Foresight has its limits. The great secret of Stalin's success was that he always managed to be more wicked than anyone in Russia imagined a leader could be. He operated in his own free space of evil beyond the most ridiculous conspiracy theory, let alone the imagination of the most imaginative of writers.

For a novelist who takes as his theme the future woes of his country, the act of prophecy has two parts: the imaginative construction of a likely future, and a kind of charm against that future actually coming about. The two exclude each other. If the prophecy fails to come true, the writer may comfort himself with the thought that his writing formed part of the reason his society was able to evade its fulfilment. In Bulgakov's case, the novelist's success as a prophet signified his doom as a novelist within his lifetime.

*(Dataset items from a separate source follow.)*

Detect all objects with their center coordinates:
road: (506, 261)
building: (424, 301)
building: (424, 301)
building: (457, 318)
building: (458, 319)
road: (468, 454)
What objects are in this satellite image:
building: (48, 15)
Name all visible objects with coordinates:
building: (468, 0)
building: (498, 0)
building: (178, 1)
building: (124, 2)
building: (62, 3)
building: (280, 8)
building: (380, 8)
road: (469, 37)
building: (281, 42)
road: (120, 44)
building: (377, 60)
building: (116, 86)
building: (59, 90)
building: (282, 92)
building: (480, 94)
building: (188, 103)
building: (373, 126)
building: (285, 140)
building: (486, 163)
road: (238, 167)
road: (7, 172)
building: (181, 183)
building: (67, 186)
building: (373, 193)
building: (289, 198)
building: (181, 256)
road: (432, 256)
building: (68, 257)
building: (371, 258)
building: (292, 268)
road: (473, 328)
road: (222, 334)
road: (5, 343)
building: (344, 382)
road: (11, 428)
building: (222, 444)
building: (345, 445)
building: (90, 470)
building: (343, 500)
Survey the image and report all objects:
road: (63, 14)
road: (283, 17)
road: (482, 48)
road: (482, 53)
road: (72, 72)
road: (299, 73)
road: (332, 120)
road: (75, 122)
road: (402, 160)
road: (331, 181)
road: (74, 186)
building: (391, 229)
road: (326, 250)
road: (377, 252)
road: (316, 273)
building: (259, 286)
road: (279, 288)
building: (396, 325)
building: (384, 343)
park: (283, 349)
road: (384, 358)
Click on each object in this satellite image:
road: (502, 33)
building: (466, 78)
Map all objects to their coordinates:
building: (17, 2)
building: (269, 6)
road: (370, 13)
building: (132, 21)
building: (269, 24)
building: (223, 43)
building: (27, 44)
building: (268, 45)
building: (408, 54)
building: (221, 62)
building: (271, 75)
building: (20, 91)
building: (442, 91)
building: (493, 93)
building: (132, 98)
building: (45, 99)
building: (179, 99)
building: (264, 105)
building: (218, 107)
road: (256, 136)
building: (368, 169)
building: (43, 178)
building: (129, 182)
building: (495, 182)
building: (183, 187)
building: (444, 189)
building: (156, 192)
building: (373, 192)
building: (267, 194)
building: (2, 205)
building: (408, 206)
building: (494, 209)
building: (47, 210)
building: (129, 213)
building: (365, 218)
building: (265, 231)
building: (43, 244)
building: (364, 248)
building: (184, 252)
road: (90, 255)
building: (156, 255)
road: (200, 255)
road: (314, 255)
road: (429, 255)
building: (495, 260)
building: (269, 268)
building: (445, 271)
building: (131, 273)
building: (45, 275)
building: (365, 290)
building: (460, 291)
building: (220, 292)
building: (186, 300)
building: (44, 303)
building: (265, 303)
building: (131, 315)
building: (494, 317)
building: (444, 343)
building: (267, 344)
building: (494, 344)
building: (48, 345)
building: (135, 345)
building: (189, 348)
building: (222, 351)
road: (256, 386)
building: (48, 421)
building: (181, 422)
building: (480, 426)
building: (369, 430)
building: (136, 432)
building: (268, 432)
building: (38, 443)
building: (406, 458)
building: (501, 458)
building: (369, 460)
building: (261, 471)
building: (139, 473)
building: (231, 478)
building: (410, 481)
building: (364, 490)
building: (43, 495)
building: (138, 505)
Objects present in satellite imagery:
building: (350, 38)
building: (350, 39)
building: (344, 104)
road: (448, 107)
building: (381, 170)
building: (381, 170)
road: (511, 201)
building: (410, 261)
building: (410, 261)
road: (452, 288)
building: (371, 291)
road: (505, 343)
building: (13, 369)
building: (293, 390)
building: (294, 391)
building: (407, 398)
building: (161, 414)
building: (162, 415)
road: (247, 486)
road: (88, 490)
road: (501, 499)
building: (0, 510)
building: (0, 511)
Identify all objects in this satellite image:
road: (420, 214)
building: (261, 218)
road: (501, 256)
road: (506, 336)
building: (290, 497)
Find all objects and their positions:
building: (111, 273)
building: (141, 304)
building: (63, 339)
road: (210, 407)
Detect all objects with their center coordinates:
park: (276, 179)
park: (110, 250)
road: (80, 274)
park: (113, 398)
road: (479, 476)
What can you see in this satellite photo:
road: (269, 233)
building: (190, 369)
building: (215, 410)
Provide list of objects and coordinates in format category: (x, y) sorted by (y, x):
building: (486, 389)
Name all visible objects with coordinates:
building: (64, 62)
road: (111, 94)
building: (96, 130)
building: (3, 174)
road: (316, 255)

· This is from the introduction to a new edition of A Dog's Heart, to be published next month by Penguin.

3 kommentarer:

Jason Erik Lundberg said...

Thanks so much for posting this, Teddy. I enjoyed the hell out of The Master and Margarita, and have been eyeing A Dog's Heart for some time now. At the very least, this is going on my wish list.

Unknown said...

I've never read his work but this makes me want to run out and find something. I'm really glad to find your blog, I've been a fan for some time and I'll link you up to my blog, assuming that's OK.

Cuentos de Antiguamente said...

Bulgakov is one of my favourites writers.
And "Dog´Heart" is a wonderful novel.
The spanish edition includes an interesting epilogue, talking about Bulgakov´s problems with the Russian Communist Goverment, and also includes his famous letters send to the political bureau by Bulgakov...
"Master and Margarita" is a masterpiece.